Characterization and growth mechanisms of adhesion‐induced microcavities during debonding of softened glass

Abstract

AbstractThe glass/mold interaction is crucial for controlling the surface quality of high‐precision glass products and elongating the lifespan of precious molds in hot forming techniques. Here we employ the probe tack test to separate a typical glass molding interface composed of N‐BK7 glass and tungsten carbide molds at different temperatures from 655 to 690°C. The macroscale debonding behavior translates from interfacial fracture to cohesive bulk deformation as temperature increases.

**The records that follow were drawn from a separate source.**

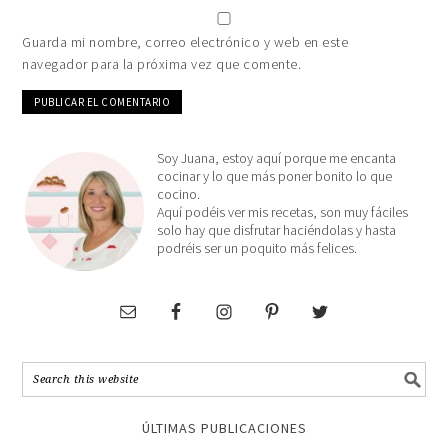
Guarda mi nombre, correo electrónico y web en este
navegador para la próxima vez que comente.
Soy Juana, estoy aquí porque me encanta
cocinar y lo que más poner bonito lo que
cocino.
Aquí podéis ver mis recetas, son muy fáciles
solo hay que disfrutar haciéndolas y hasta
podréis ser un poquito más felices.
ÚLTIMAS PUBLICACIONES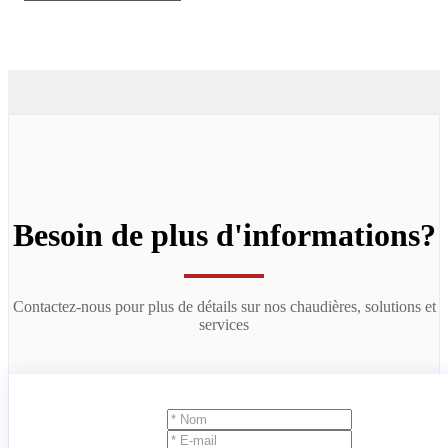
Besoin de plus d'informations?
Contactez-nous pour plus de détails sur nos chaudières, solutions et
services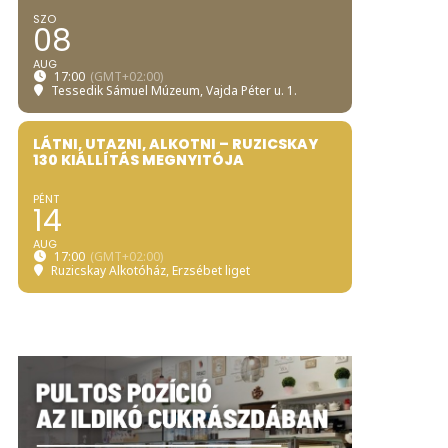
SZO
08
AUG
17:00
(GMT+02:00)
Tessedik Sámuel Múzeum
, Vajda Péter u. 1.
LÁTNI, UTAZNI, ALKOTNI – RUZICSKAY
130 KIÁLLÍTÁS MEGNYITÓJA
PÉNT
14
AUG
17:00
(GMT+02:00)
Ruzicskay Alkotóház
, Erzsébet liget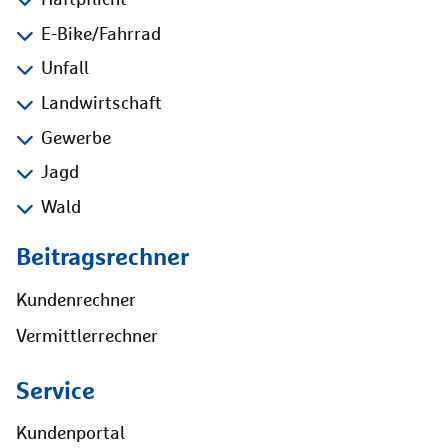
Haftpflicht
E-Bike/Fahrrad
Unfall
Landwirtschaft
Gewerbe
Jagd
Wald
Beitragsrechner
Kundenrechner
Vermittlerrechner
Service
Kundenportal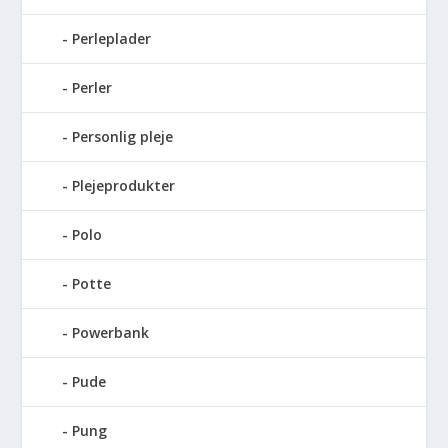
Perleplader
Perler
Personlig pleje
Plejeprodukter
Polo
Potte
Powerbank
Pude
Pung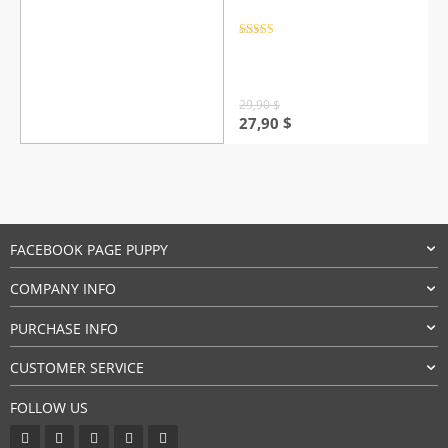
Rated
4.5
out of 5
29,90
$
Original
Current
27,90
$
price
price
was:
is:
29,90 $.
27,90 $.
FACEBOOK PAGE PUPPY
COMPANY INFO
PURCHASE INFO
CUSTOMER SERVICE
FOLLOW US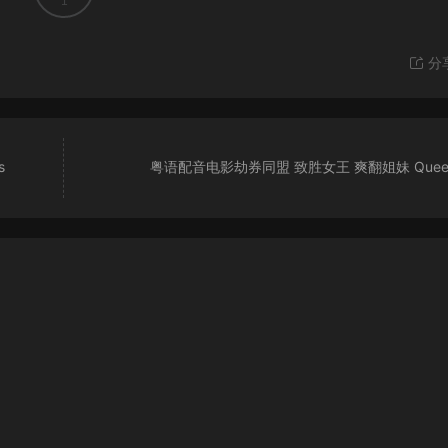
1
分
s
粤语配音电影劫券同盟 致胜女王 爽翻姐妹 Queen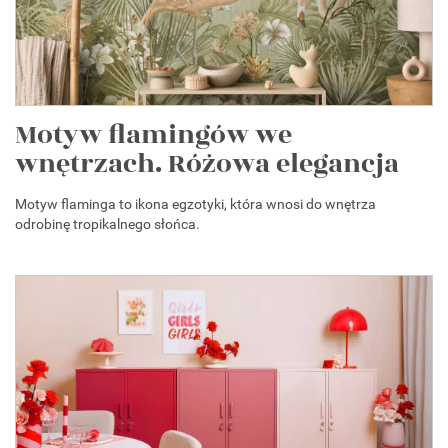
Motyw flamingów we
wnętrzach. Różowa elegancja
Motyw flaminga to ikona egzotyki, która wnosi do wnętrza
odrobinę tropikalnego słońca.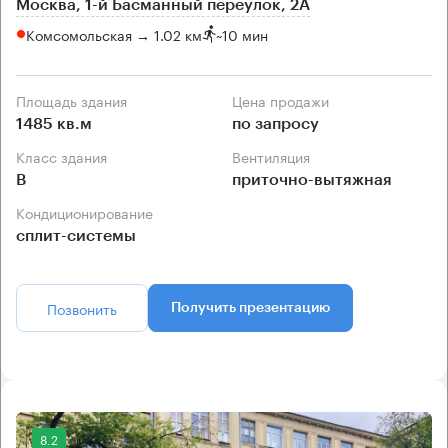
Москва, 1-й Басманный переулок, 2А
Комсомольская → 1.02 км
~
10 мин
Площадь здания
Цена продажи
1485 кв.м
по запросу
Класс здания
Вентиляция
B
приточно-вытяжная
Кондиционирование
сплит-системы
Позвонить
Получить презентацию
8.2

The glass surfaces after debonding are covered by numerous randomly distributed cavities in micrometer. With temperature increasing, the maximum depth of microcavities greatly increases from less than 0.5 to over 10 μm; the area fraction overall increases and reaches 15% at maximum. These microcavities could result from the development of localized deformation at the gas‐trapping spots, due to the separation of the adhesive glass/mold interface. A large‐sized cavity evolves from the cyclic growth and coalescence of small cavities. For the interfacial fracture cases, cavities mainly propagate as cracks along the interface, and thus develop into shallow disc‐like shapes. However, for the cohesive cases, cavities prefer to grow in the bulk. The growth bifurcation could be governed by the competition between strain energy release rate and viscoelastic complex modulus.